The answer was 153. This confirmed studies Dunbar and other anthropologists had already concluded. In most societies around the world, going back to ancient times, the optimal size for any community was 150; more than that the group tended to split up into multiples. Many military units are built on this number. Many companies will not allow managers to manage more than this number. In studying multiple primates, and correlating brain size with group size, Dunbar has found a clear direct relationship between the two, and has calculated that the optimum number of relationships for a human is 148.
This is, of course, an average, with the range for most people lying between 100 and 230.
Several years ago Dunbar worked with one of the original founders and technocrats of Facebook, who was leaving to start his own company. That company, called Path, enables people to connect with each other, like on Facebook, but with a group size limited to 150. This founder felt that as one’s group got beyond 150 people, it started to include too many strangers, and people would begin to self censor the type of material they would post. By limiting the group to 150 (assumed close friends) one’s posts could retain their intimacy.
A Twitter user regularly interacts with between 100-200 people, while the average user on Facebook has 190 “friends” (larger than the Dunbar number of 150, but let’s admit we all have about 30% or so friends on Facebook who we really don’t know that well.)
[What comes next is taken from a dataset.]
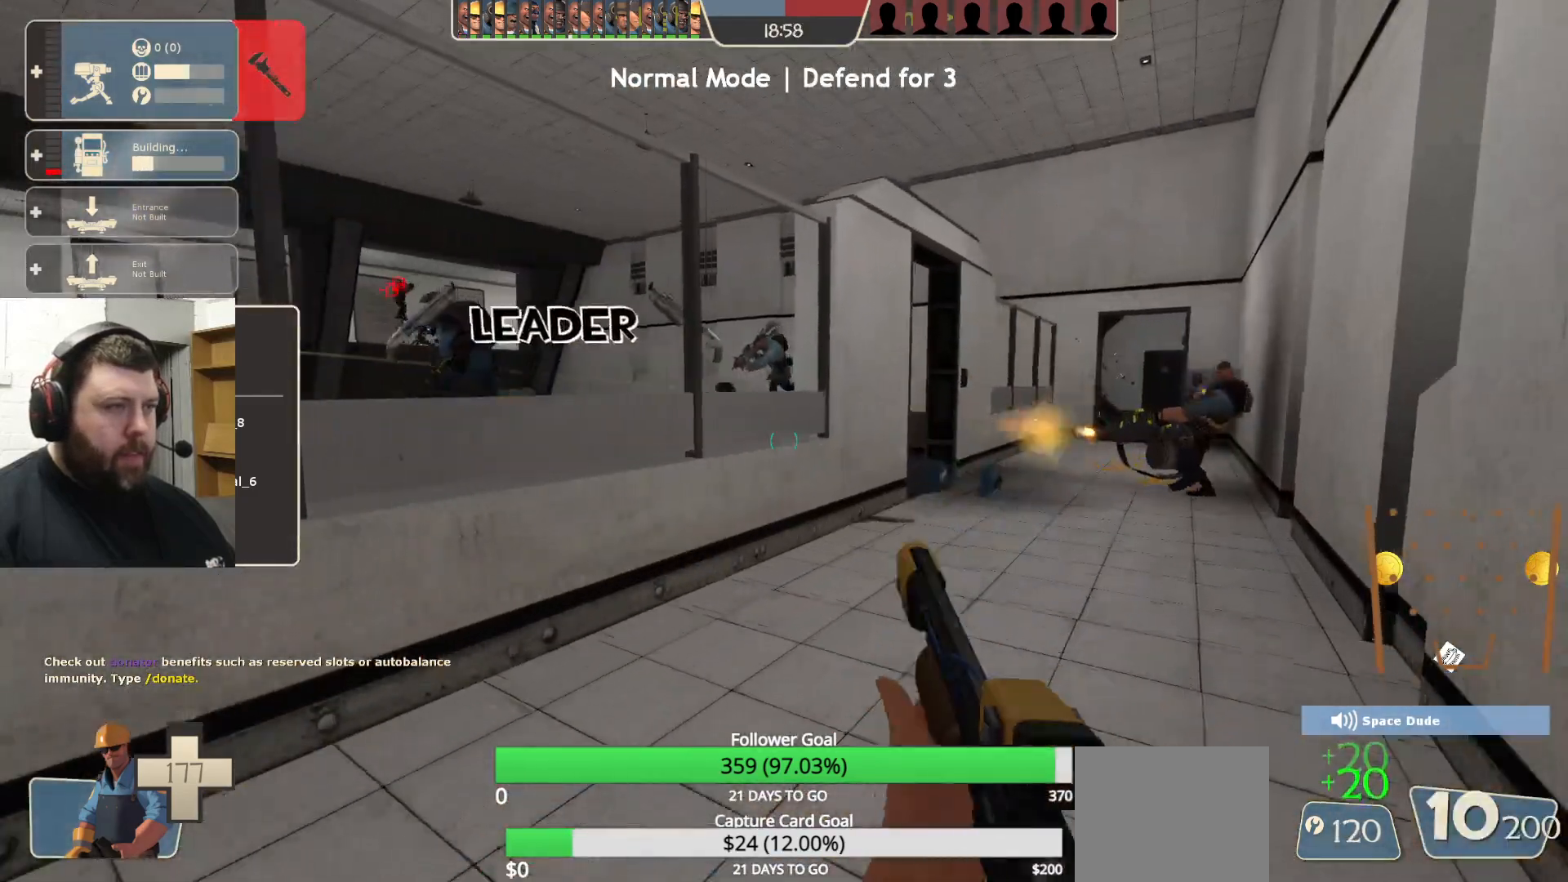
{"buttons": [], "left_stick": "up", "right_stick": "center", "events": [[33, "SQUARE", "up"], [83, "left_stick", "up"], [100, "SQUARE", "down"], [183, "SQUARE", "up"], [250, "SQUARE", "down"], [333, "SQUARE", "up"]]}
Dunbar’s research is not only connected to this number. He also has researched the amount of time an average friendship can last without face to face contact. The answer is between 6-12 months. More specifically, close friendship declines on average by 10-15% a month without regular contact. (Obviously a critical issue is how close the friendship was before non-communication began. If it was, for example, your twin brother who you hadn’t seen in ages you might be able to start right off immediately upon seeing him again).
This kind of gets me to what I hope is the relevant point. I have long believed that long distance relationships do not work, and especially those between a foreigner who has met, let’s say, a Thai lady during holidays. One reads enough subs about someone who comes to Thailand, meets the love of his life, spends two glorious weeks in her company, returns to his home land, and wonders why, despite his best intentions and the regular sending of money, the relationships falters.
Now Professor Dunbar from Oxford has supplied us with the answer. It’s in our primal neo-cortexes! Somewhere back in pre-historic evolutionary times, when we were descending from a common apelike ancestor and trying to avoid mating with Neanderthals while at the same time inventing agriculture so as to get away from hunting and gathering, something developed in our brains so that thousands of years later we are unable as a species to sustain a long distance relationship with a Thai lady.
And no, skype doesn’t count.
The plain fact of the matter is, and we all knew this even without hearing from Oxford, that only regular contact can sustain a relationship. If we are not ready and able to see our love at least once a month, things will deteriorate quickly (10-15% month?).
Anyway, I thought you might like to know.